Mikey McCleary adopts a certain kind of artistic approach while reworking old Hindi film songs. "It's not remix. Remix is when you borrow the original audio track from an old song. I take the basic skeleton of the tune and create the rest from scratch," says the 44-year-old from New Zealand, who arrived on the Hindi film music scene two years ago with Bejoy Nambiar's Shaitan.
Even though the recognition came through the heady spin-off of Khoya Khoya Chaand from Shaitan, McCleary had made his first brief impression with a commercial for a leading soft drink brand directed by Dibakar Banerjee. The jazz-influenced, saucy versions of revered Hindi numbers, rendered in smouldering female voices, have become a signature stamp of McCleary. It has enabled him to earn an expanding niche in Bollywood and also helped him bag projects with directors such as Nambiar, Rohan Sippy, Dibakar Banerjee and Shonali Bose.

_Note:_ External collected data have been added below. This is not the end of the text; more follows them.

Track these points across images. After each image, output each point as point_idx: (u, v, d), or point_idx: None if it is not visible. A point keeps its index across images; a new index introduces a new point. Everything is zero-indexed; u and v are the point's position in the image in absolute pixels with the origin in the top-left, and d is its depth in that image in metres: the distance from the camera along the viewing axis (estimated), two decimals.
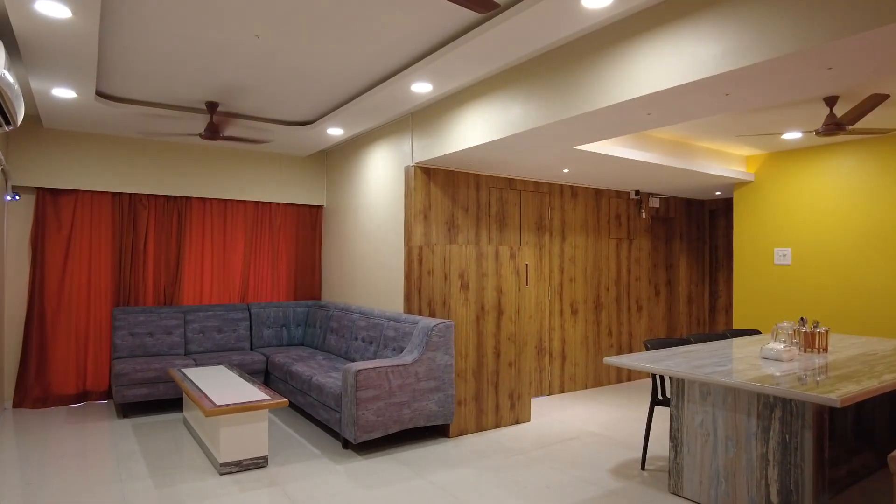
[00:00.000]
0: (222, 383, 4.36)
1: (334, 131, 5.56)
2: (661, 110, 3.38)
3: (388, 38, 3.52)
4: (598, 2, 2.81)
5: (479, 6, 2.35)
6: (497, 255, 4.86)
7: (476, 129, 4.32)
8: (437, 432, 4.71)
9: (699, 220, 7.90)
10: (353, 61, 3.93)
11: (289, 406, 5.60)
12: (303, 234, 6.95)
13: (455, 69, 3.77)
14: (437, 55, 3.57)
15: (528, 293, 5.07)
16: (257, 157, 6.58)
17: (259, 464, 3.92)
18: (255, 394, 4.04)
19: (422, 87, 4.15)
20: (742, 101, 3.19)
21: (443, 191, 5.35)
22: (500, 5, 2.31)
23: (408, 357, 4.40)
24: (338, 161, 6.69)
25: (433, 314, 4.79)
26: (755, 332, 5.06)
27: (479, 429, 4.78)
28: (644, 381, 6.97)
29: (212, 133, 4.99)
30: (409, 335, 4.66)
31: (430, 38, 3.52)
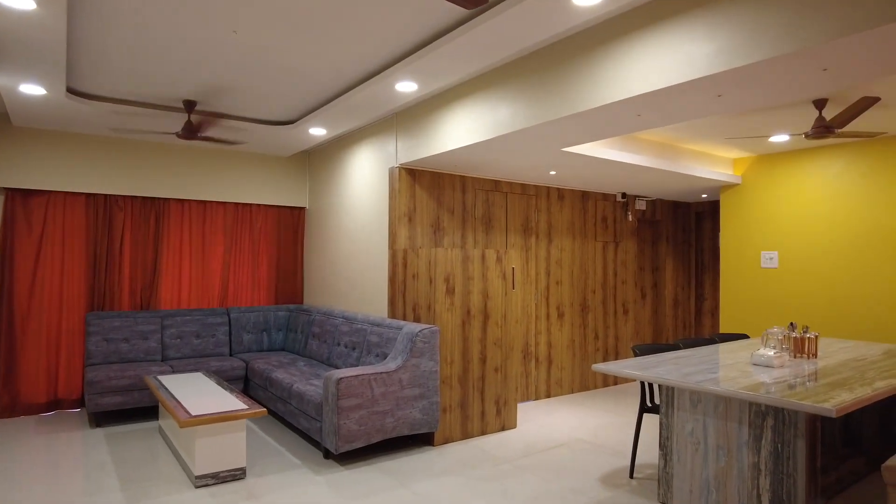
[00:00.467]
0: (199, 391, 4.21)
1: (317, 131, 5.43)
2: (651, 112, 3.30)
3: (372, 35, 3.40)
4: None
5: (467, 2, 2.25)
6: (483, 258, 4.77)
7: (462, 130, 4.22)
8: (421, 441, 4.60)
9: (685, 223, 7.87)
10: (335, 59, 3.80)
11: (269, 414, 5.45)
12: (285, 236, 6.79)
13: (441, 68, 3.66)
14: (422, 53, 3.46)
15: (515, 297, 4.98)
16: (238, 158, 6.42)
17: (236, 475, 3.78)
18: (233, 403, 3.90)
19: (406, 86, 4.04)
20: (735, 103, 3.12)
21: (428, 193, 5.24)
22: (487, 1, 2.21)
23: (391, 364, 4.28)
24: (321, 162, 6.54)
25: (418, 319, 4.68)
26: (743, 336, 5.01)
27: (465, 436, 4.67)
28: (631, 385, 6.91)
29: (189, 132, 4.83)
30: (392, 341, 4.54)
31: (416, 36, 3.41)
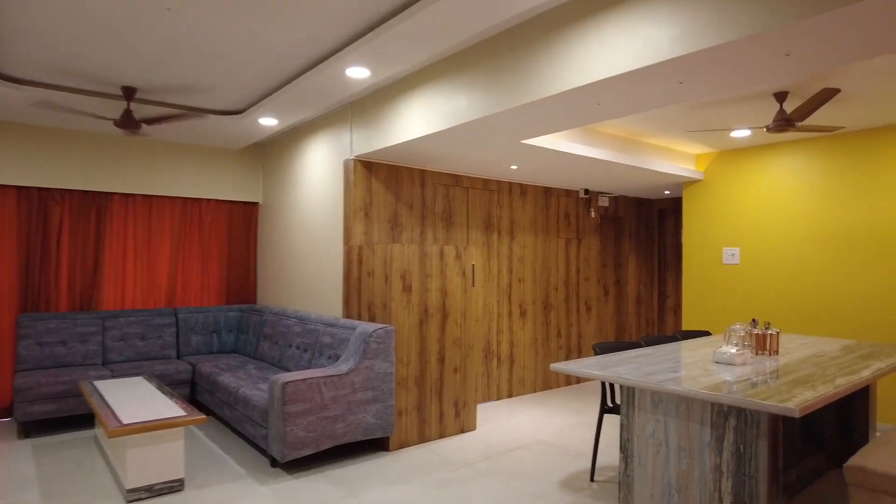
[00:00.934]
0: (137, 397, 3.92)
1: (267, 121, 5.16)
2: (611, 99, 3.17)
3: (320, 16, 3.18)
4: None
5: None
6: (442, 254, 4.58)
7: (419, 120, 4.03)
8: (375, 446, 4.39)
9: (648, 220, 7.84)
10: (281, 42, 3.57)
11: (217, 420, 5.16)
12: (236, 232, 6.49)
13: (393, 52, 3.47)
14: (372, 35, 3.26)
15: (475, 295, 4.82)
16: (187, 150, 6.09)
17: (174, 487, 3.51)
18: (171, 409, 3.63)
19: (358, 71, 3.82)
20: (697, 91, 3.01)
21: (385, 186, 5.03)
22: None
23: (343, 366, 4.07)
24: (275, 154, 6.26)
25: (373, 318, 4.47)
26: (705, 333, 4.95)
27: (422, 440, 4.48)
28: (595, 383, 6.82)
29: (128, 123, 4.51)
30: (346, 342, 4.33)
31: (367, 18, 3.20)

"I stress on the character in the singer's voice quality, voices that stand out which I tend to find mostly in women," he says. This explains his inclination towards female singers, which includes Indie-rockers Suman Shridhar and Shalmali Kholgade to old-timers such as Rekha Bhardwaj. His flirtation with their vocal sensuality will continue in his upcoming big album Nautanki Sala, which McCleary calls his "most Bollywood album till date", where the peppy Madhuri Dixit-hit Dhak Dhak gets a new spin. He has scored eight songs for the film, one of which is a reworked version of Tezaab's So gaya yeh jahaan. "The album has a lot of Jamaican Ska influences with a Mediterranean vibe set in an Indian context," he says. Apart from Nautanki Saala, his album on Amitabh Bachchan hits, B70, will release in the next few weeks. In fact, all the songs sung originally by male singers have been rendered in female voices.